■ Your assignment
Return all of the records below verbatim.

■ Records provided
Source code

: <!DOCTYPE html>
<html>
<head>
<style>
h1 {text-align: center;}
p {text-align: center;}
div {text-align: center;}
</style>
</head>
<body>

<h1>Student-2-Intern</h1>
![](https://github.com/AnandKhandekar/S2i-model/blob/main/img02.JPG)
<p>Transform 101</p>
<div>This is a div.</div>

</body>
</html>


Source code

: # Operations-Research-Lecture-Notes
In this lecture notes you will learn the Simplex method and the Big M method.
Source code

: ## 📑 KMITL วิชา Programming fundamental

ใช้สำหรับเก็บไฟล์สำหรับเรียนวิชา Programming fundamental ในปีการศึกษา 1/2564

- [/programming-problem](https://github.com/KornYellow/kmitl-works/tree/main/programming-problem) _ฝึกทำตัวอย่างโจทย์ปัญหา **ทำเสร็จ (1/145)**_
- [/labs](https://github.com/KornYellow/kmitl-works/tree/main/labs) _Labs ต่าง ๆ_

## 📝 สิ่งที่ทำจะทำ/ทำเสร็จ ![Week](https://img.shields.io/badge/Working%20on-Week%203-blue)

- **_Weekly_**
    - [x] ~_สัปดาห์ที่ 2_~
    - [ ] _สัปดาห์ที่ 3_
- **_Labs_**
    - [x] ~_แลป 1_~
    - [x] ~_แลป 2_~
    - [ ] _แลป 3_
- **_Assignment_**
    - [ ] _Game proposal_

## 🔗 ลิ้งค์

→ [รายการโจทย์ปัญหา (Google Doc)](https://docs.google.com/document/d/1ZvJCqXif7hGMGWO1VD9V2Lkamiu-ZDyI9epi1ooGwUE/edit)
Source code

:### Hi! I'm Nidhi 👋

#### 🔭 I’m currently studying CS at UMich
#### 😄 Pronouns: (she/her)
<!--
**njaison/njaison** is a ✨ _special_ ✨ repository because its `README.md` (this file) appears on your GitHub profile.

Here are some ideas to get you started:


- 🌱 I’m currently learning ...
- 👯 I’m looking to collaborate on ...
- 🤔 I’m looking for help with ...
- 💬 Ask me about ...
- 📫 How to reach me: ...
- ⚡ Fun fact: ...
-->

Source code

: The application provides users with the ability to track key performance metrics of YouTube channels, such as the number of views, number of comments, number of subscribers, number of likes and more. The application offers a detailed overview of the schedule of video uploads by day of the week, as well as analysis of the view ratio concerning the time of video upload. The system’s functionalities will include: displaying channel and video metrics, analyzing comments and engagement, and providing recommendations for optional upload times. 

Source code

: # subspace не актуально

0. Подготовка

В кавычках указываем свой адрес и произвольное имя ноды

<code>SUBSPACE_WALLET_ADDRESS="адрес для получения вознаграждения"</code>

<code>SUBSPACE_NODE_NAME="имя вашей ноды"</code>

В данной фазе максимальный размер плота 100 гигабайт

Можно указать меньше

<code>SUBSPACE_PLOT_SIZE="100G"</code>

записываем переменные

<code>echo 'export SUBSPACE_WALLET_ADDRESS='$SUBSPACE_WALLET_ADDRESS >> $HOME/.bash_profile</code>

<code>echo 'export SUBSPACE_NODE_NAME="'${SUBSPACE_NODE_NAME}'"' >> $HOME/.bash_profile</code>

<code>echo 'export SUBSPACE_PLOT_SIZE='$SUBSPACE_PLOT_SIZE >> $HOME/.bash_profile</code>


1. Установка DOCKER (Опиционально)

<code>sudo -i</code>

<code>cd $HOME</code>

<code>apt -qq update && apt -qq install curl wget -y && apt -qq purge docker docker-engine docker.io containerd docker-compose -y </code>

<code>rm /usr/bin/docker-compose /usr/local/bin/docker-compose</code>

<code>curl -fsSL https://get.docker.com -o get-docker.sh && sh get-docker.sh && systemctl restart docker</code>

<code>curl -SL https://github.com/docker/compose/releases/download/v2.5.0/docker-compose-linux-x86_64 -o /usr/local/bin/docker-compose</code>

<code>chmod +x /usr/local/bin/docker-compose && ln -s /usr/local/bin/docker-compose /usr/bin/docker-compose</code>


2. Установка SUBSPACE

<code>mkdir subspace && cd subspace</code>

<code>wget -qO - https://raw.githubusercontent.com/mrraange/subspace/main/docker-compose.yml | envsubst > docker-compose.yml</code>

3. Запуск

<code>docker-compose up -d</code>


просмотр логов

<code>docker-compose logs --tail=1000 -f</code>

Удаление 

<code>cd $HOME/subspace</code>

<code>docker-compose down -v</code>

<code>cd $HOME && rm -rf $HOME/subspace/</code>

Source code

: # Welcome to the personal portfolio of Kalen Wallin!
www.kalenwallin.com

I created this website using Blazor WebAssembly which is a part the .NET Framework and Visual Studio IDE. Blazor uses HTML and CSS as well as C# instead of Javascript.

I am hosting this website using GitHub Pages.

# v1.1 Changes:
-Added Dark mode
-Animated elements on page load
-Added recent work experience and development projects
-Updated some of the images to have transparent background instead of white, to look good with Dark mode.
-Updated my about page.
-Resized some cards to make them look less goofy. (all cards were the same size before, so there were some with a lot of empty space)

■ Solution to this problem
Source code

: <!DOCTYPE html>
<html>
<head>
<style>
h1 {text-align: center;}
p {text-align: center;}
div {text-align: center;}
</style>
</head>
<body>

<h1>Student-2-Intern</h1>
![](https://github.com/AnandKhandekar/S2i-model/blob/main/img02.JPG)
<p>Transform 101</p>
<div>This is a div.</div>

</body>
</html>


Source code

: # Operations-Research-Lecture-Notes
In this lecture notes you will learn the Simplex method and the Big M method.
Source code

: ## 📑 KMITL วิชา Programming fundamental

ใช้สำหรับเก็บไฟล์สำหรับเรียนวิชา Programming fundamental ในปีการศึกษา 1/2564

- [/programming-problem](https://github.com/KornYellow/kmitl-works/tree/main/programming-problem) _ฝึกทำตัวอย่างโจทย์ปัญหา **ทำเสร็จ (1/145)**_
- [/labs](https://github.com/KornYellow/kmitl-works/tree/main/labs) _Labs ต่าง ๆ_

## 📝 สิ่งที่ทำจะทำ/ทำเสร็จ ![Week](https://img.shields.io/badge/Working%20on-Week%203-blue)

- **_Weekly_**
    - [x] ~_สัปดาห์ที่ 2_~
    - [ ] _สัปดาห์ที่ 3_
- **_Labs_**
    - [x] ~_แลป 1_~
    - [x] ~_แลป 2_~
    - [ ] _แลป 3_
- **_Assignment_**
    - [ ] _Game proposal_

## 🔗 ลิ้งค์

→ [รายการโจทย์ปัญหา (Google Doc)](https://docs.google.com/document/d/1ZvJCqXif7hGMGWO1VD9V2Lkamiu-ZDyI9epi1ooGwUE/edit)
Source code

:### Hi! I'm Nidhi 👋

#### 🔭 I’m currently studying CS at UMich
#### 😄 Pronouns: (she/her)
<!--
**njaison/njaison** is a ✨ _special_ ✨ repository because its `README.md` (this file) appears on your GitHub profile.

Here are some ideas to get you started:


- 🌱 I’m currently learning ...
- 👯 I’m looking to collaborate on ...
- 🤔 I’m looking for help with ...
- 💬 Ask me about ...
- 📫 How to reach me: ...
- ⚡ Fun fact: ...
-->

Source code

: The application provides users with the ability to track key performance metrics of YouTube channels, such as the number of views, number of comments, number of subscribers, number of likes and more. The application offers a detailed overview of the schedule of video uploads by day of the week, as well as analysis of the view ratio concerning the time of video upload. The system’s functionalities will include: displaying channel and video metrics, analyzing comments and engagement, and providing recommendations for optional upload times. 

Source code

: # subspace не актуально

0. Подготовка

В кавычках указываем свой адрес и произвольное имя ноды

<code>SUBSPACE_WALLET_ADDRESS="адрес для получения вознаграждения"</code>

<code>SUBSPACE_NODE_NAME="имя вашей ноды"</code>

В данной фазе максимальный размер плота 100 гигабайт

Можно указать меньше

<code>SUBSPACE_PLOT_SIZE="100G"</code>

записываем переменные

<code>echo 'export SUBSPACE_WALLET_ADDRESS='$SUBSPACE_WALLET_ADDRESS >> $HOME/.bash_profile</code>

<code>echo 'export SUBSPACE_NODE_NAME="'${SUBSPACE_NODE_NAME}'"' >> $HOME/.bash_profile</code>

<code>echo 'export SUBSPACE_PLOT_SIZE='$SUBSPACE_PLOT_SIZE >> $HOME/.bash_profile</code>


1. Установка DOCKER (Опиционально)

<code>sudo -i</code>

<code>cd $HOME</code>

<code>apt -qq update && apt -qq install curl wget -y && apt -qq purge docker docker-engine docker.io containerd docker-compose -y </code>

<code>rm /usr/bin/docker-compose /usr/local/bin/docker-compose</code>

<code>curl -fsSL https://get.docker.com -o get-docker.sh && sh get-docker.sh && systemctl restart docker</code>

<code>curl -SL https://github.com/docker/compose/releases/download/v2.5.0/docker-compose-linux-x86_64 -o /usr/local/bin/docker-compose</code>

<code>chmod +x /usr/local/bin/docker-compose && ln -s /usr/local/bin/docker-compose /usr/bin/docker-compose</code>


2. Установка SUBSPACE

<code>mkdir subspace && cd subspace</code>

<code>wget -qO - https://raw.githubusercontent.com/mrraange/subspace/main/docker-compose.yml | envsubst > docker-compose.yml</code>

3. Запуск

<code>docker-compose up -d</code>


просмотр логов

<code>docker-compose logs --tail=1000 -f</code>

Удаление 

<code>cd $HOME/subspace</code>

<code>docker-compose down -v</code>

<code>cd $HOME && rm -rf $HOME/subspace/</code>

Source code

: # Welcome to the personal portfolio of Kalen Wallin!
www.kalenwallin.com

I created this website using Blazor WebAssembly which is a part the .NET Framework and Visual Studio IDE. Blazor uses HTML and CSS as well as C# instead of Javascript.

I am hosting this website using GitHub Pages.

# v1.1 Changes:
-Added Dark mode
-Animated elements on page load
-Added recent work experience and development projects
-Updated some of the images to have transparent background instead of white, to look good with Dark mode.
-Updated my about page.
-Resized some cards to make them look less goofy. (all cards were the same size before, so there were some with a lot of empty space)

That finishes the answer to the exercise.